TASK PROMPT
Lines in the listing under this task are to be copied exactly.
————
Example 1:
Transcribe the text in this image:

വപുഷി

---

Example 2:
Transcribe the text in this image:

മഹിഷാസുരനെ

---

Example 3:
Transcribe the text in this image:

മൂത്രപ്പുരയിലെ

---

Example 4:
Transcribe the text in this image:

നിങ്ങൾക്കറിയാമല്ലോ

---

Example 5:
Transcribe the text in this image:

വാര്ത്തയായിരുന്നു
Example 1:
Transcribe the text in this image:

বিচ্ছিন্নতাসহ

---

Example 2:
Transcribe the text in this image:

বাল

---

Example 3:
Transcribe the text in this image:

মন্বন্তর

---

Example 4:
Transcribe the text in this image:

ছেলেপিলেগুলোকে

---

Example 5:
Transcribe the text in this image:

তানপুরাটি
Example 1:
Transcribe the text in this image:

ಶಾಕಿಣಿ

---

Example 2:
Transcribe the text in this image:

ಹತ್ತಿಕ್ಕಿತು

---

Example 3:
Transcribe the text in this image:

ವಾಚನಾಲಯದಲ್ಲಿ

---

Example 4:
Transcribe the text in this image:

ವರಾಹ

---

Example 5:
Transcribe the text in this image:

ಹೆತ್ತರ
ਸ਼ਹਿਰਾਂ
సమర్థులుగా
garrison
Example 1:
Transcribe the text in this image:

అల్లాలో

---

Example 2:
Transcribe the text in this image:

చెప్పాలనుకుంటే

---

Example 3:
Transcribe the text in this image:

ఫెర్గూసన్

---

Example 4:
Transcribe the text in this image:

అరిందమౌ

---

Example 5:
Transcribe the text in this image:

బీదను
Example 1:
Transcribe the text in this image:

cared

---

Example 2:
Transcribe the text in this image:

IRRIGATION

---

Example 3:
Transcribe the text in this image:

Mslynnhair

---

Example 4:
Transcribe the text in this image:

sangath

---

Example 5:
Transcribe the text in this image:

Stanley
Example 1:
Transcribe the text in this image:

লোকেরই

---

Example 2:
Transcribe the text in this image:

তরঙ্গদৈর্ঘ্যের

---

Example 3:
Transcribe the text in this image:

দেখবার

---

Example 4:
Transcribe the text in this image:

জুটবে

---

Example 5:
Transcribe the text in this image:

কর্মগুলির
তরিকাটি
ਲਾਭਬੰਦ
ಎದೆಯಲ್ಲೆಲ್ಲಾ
————
WRITTEN RESPONSE
Example 1:
Transcribe the text in this image:

വപുഷി

---

Example 2:
Transcribe the text in this image:

മഹിഷാസുരനെ

---

Example 3:
Transcribe the text in this image:

മൂത്രപ്പുരയിലെ

---

Example 4:
Transcribe the text in this image:

നിങ്ങൾക്കറിയാമല്ലോ

---

Example 5:
Transcribe the text in this image:

വാര്ത്തയായിരുന്നു
Example 1:
Transcribe the text in this image:

বিচ্ছিন্নতাসহ

---

Example 2:
Transcribe the text in this image:

বাল

---

Example 3:
Transcribe the text in this image:

মন্বন্তর

---

Example 4:
Transcribe the text in this image:

ছেলেপিলেগুলোকে

---

Example 5:
Transcribe the text in this image:

তানপুরাটি
Example 1:
Transcribe the text in this image:

ಶಾಕಿಣಿ

---

Example 2:
Transcribe the text in this image:

ಹತ್ತಿಕ್ಕಿತು

---

Example 3:
Transcribe the text in this image:

ವಾಚನಾಲಯದಲ್ಲಿ

---

Example 4:
Transcribe the text in this image:

ವರಾಹ

---

Example 5:
Transcribe the text in this image:

ಹೆತ್ತರ
ਸ਼ਹਿਰਾਂ
సమర్థులుగా
garrison
Example 1:
Transcribe the text in this image:

అల్లాలో

---

Example 2:
Transcribe the text in this image:

చెప్పాలనుకుంటే

---

Example 3:
Transcribe the text in this image:

ఫెర్గూసన్

---

Example 4:
Transcribe the text in this image:

అరిందమౌ

---

Example 5:
Transcribe the text in this image:

బీదను
Example 1:
Transcribe the text in this image:

cared

---

Example 2:
Transcribe the text in this image:

IRRIGATION

---

Example 3:
Transcribe the text in this image:

Mslynnhair

---

Example 4:
Transcribe the text in this image:

sangath

---

Example 5:
Transcribe the text in this image:

Stanley
Example 1:
Transcribe the text in this image:

লোকেরই

---

Example 2:
Transcribe the text in this image:

তরঙ্গদৈর্ঘ্যের

---

Example 3:
Transcribe the text in this image:

দেখবার

---

Example 4:
Transcribe the text in this image:

জুটবে

---

Example 5:
Transcribe the text in this image:

কর্মগুলির
তরিকাটি
ਲਾਭਬੰਦ
ಎದೆಯಲ್ಲೆಲ್ಲಾ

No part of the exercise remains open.